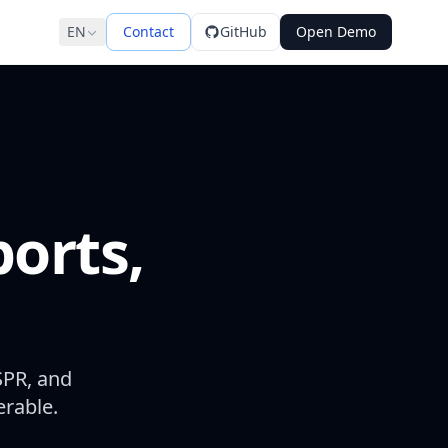
EN
Contact
GitHub
Open Demo
ports,
SPR, and
erable.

_ЗАДАНИЕ:_
Перепишите весь перечень выше строка в строку, без изменений. Изображения в ответ не включайте.

_ОТВЕТ:_
EN
Contact
GitHub
Open Demo
ports,
SPR, and
erable.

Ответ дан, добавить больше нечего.